For the past couple of weeks, I’ve found myself thinking about some of the Lean basics. Maybe because there was a lot of great discussion about ‘Back to Basics’ at the Portugal Lean Summit 2018, or maybe it’s because I’ve been focused on writing my next book How to Coach for Creativity and Service Excellence: A Workbook for Lean Coaches.

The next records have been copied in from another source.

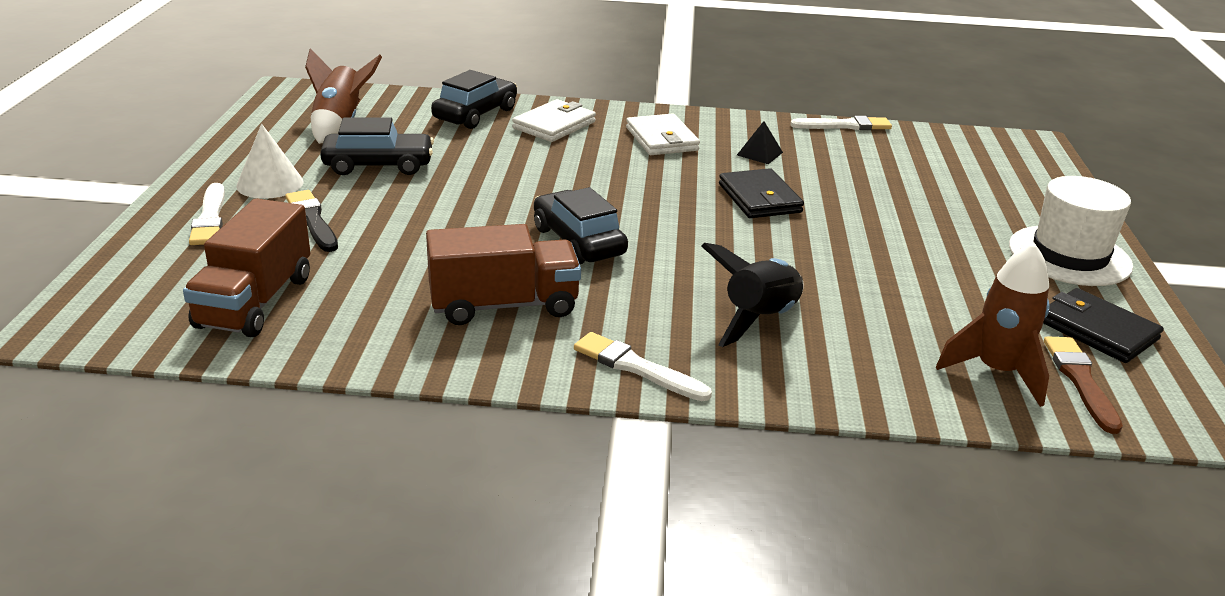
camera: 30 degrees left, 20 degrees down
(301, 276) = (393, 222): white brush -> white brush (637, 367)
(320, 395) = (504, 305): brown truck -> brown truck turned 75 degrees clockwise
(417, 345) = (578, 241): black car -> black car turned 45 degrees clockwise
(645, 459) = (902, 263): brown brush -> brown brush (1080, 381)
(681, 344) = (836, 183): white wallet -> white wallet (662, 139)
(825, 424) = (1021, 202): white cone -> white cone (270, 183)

Today, as I was writing about one of the most basic lean practices – ‘going to see’ – I wondered how many leaders really make the time to ‘go see’ on a regular basis? And then I wondered, for those leaders that do, do they just ‘go to see’ how the work is being done, or are they also ‘going to see’ how the people who are doing the work are feeling? Going to see how the work is done is great! But, if leaders don’t take the time, while they’re in gemba (the place where the work for customers is actually performed), to ‘check-in’ with the people who are doing the work, they’ve missed an important opportunity! Because most people come to work each day, eager to get all the work done that their customers need. When they are overwhelmed by more than they can handle, or when there are problems that they can’t resolve, they feel frustrated and stressed. And, that’s not how they should feel, because unhappy, stressed employees don’t make for happy customers. And overwhelmed, unhappy and stressed employees are more likely to make mistakes and to become disengaged. When we ‘go’ to where people are really working and find employees who aren’t ‘feeling’ happy and satisfied, it gives us the wonderful opportunity to find out what’s hard for them in the process, and to help them, right then and there, create easier, more effective and efficient ways to work. Then they – and their customers – will be happier.
Looking back on statistics and metrics about yesterday’s work, and at emoji’s showing how people are feeling can be helpful. Even more helpful, though, is making the time to go ‘back to basics’ and ‘go see’ for yourself!